Texas-Size Fun-(Part 4)
Saturday morning had most of our crew waking at various times before the crack of noon. At one point we were all on the back balcony overlooking the Guadalupe trying to recover in various ways from the revelry the night before. Several travelers had made their way down to the lobby to raid the free soft tacos that were rolled in foil under the hot lamp. I settled for a coffee and contemplated an early Bud Light from the styrofoam cooler-"beer, it's not just for breakfast anymore!" The topic of discussion was the series of "noise warnings" issued the night before by some small person acting with the "apparent authority" of the Inn management. As I lay in bed that morning, I noticed that I could hear almost every word said in the rooms next to mine and the inn seemed to amplify every sound made by anyone. The walls were paper thin as were the ceilings and a trip down the wood floor hallway with boots or other hard-sole shoes caused the whole place to vibrate as if there were a stampede. Scott and Cristina reported they were awakened by noise from the room above that they described a "people moving heavy furniture or running a bowling alley." After a soft taco run, Vin was at the front desk where she was told that the people calling in the complaints last night were given a full refund because of the so-called "interruption of their sleep" or whatever else they were trying to do and this dude had the nerve to sugget to Vin that perhaps our group could pull together some donations to make up for the financial "hit" suffered by the inn. You can imagine that we were less than enthused by that idea-"motion denied!"

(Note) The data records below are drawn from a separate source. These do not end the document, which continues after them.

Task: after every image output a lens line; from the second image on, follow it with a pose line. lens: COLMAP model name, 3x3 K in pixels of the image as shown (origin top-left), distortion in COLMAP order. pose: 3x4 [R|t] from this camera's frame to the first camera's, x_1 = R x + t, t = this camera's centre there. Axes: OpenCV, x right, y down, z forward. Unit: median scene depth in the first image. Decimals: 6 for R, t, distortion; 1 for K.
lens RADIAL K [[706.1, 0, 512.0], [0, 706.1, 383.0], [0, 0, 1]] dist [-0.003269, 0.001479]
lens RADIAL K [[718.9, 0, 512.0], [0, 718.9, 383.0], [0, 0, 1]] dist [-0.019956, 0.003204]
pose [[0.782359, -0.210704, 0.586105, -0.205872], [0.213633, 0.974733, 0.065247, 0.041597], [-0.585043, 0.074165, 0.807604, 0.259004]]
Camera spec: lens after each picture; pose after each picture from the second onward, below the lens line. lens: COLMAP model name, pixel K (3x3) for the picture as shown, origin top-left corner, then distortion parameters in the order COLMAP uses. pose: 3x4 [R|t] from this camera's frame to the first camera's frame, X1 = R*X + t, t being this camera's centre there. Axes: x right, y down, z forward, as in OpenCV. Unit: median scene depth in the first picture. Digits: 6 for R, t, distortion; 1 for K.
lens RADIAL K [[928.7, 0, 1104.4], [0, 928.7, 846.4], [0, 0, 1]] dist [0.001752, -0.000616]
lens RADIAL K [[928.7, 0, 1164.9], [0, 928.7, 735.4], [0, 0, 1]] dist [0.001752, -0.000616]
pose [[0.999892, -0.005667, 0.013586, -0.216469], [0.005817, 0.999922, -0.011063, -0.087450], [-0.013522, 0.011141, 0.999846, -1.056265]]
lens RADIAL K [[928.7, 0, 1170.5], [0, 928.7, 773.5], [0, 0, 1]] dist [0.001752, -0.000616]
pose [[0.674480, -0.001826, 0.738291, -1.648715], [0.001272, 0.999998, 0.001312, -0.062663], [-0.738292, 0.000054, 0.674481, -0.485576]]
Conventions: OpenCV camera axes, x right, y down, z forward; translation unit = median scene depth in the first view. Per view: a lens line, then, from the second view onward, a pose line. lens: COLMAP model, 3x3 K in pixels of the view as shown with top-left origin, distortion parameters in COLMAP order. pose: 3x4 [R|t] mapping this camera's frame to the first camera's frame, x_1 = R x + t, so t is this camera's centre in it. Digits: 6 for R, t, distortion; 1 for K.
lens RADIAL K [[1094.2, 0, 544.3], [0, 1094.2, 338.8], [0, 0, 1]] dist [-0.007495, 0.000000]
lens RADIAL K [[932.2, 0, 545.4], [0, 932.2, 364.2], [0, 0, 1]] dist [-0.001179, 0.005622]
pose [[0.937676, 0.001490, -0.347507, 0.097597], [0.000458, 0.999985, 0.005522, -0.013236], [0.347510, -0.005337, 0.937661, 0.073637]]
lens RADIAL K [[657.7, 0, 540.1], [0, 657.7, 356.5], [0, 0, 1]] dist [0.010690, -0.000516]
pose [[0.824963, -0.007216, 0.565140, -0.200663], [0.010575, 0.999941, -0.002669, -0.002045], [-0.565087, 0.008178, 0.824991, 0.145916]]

We had had a small taste of the town of Gruene the day before and it was a unanimous decision to spend most of Saturday checking out the shops in this charming western town. We had lunch at Gruene River Grille-they put us in a dark backroom inside instead of on the porch overlooking the river due to the size of the group. The food was good and afterwards we wandered the streets of Gruene, checking out the shops-we found some lovely head gear at a place called Hunter's Junction. I made it a point to visit Lone Star Music, from which I had ordered dozens of CD's online. The clerk there was friendly and helpful on some good new tunes and suggested we check out a band called the Texas Renegades at Cheatham St. Warehouse in San Marcos playing that night. He reported the harmonica player was possibly the best had aver heard anywhere. We drove back into New Braunfels late afternoon and ended up at Scores Sports Bar again and watched some college football-our group included alums and fans of Clemson, U. of South Carolina, Wake Forest and the U. of North Carolina and different games were on screens throughout the joint. My neck hurt from trying to locate a score of the Wake Forest-Duke, "battle of the titans," which should have been over by the time we got in there. Randall wanted to find a pair of boots and since we were headed to San Marcos that night, we could hit the Cavender's Westernwear outlet there on the way. Back to the inn to get ready for Saturday night.
Fifteen minutes after leaving Gruene we were in San Marcos and found Cavender's easily as it sat directly off of I-35 north. It was damn impressive-probably more jeans and boots and shirts than I've ever seen under one roof-Randal and Vin bought cowboy boots and we also got a tip on a dinner spot, Lone Star Cafe, which looked from the outside like a chain-type place but had fantastic Tex-Mex dishes and huge portions. We were stuffed and I believe this is the point where we all kind of "hit the wall." As Randal and Vin took Kate back to the inn to rest (she is pregnant and still was quite the trooper), Scott, Cristina, Jane and me went inside
Cheatham St. Warehouse-one of the famous Texas music venues I had heard about for a long time- a place where folks like George Strait and Stevie Ray Vaughn cut their musical teeth. The rustic old building stood about a foot from a railroad track and twice that night locomotives roared past shaking the place to the rafters as the band played on. The grafitti in the bathrooms was priceless, Cristina and Jane came out giggling about the wisdom inscribed on the ladies room wall-"Men are like wine-they start out as grapes and you have to stomp the shit out of them to get anything useful." The men's room grafitti is not fit for this space-I give it an 'A" for originality and crudity. On our way out, Randall proudly recited verbatim, a lewd four-line poem from just above the men's urinal. It was the Saturday before Halloween and it seemed every one was in costume except us, unless you count Carolinian's with boots and cowboy hats as "costumed." Even the band was in Halloween attire and it was slightly disconcerting-like listening to the Village People singing Texas hick-rock. They were pretty good-the harmonica player 20 years old and just as advertised. We stayed for one set-it was painfully obvious that most of the gang was pooped. We piled back in the van, made it back to the inn and gleefully clomped down the hallway to the rooms. Randall, Vin, Jane and me made a mildly successful late night rally out on the side, apparently not disturbing any other guests with our muted revelry. It was a crisp, fall night on the deck overlooking the river-we could see the lighted Gruene watertower and from below in the dark across the river, the sound of live music wafted up. It was hard to let go of the last night in this special place.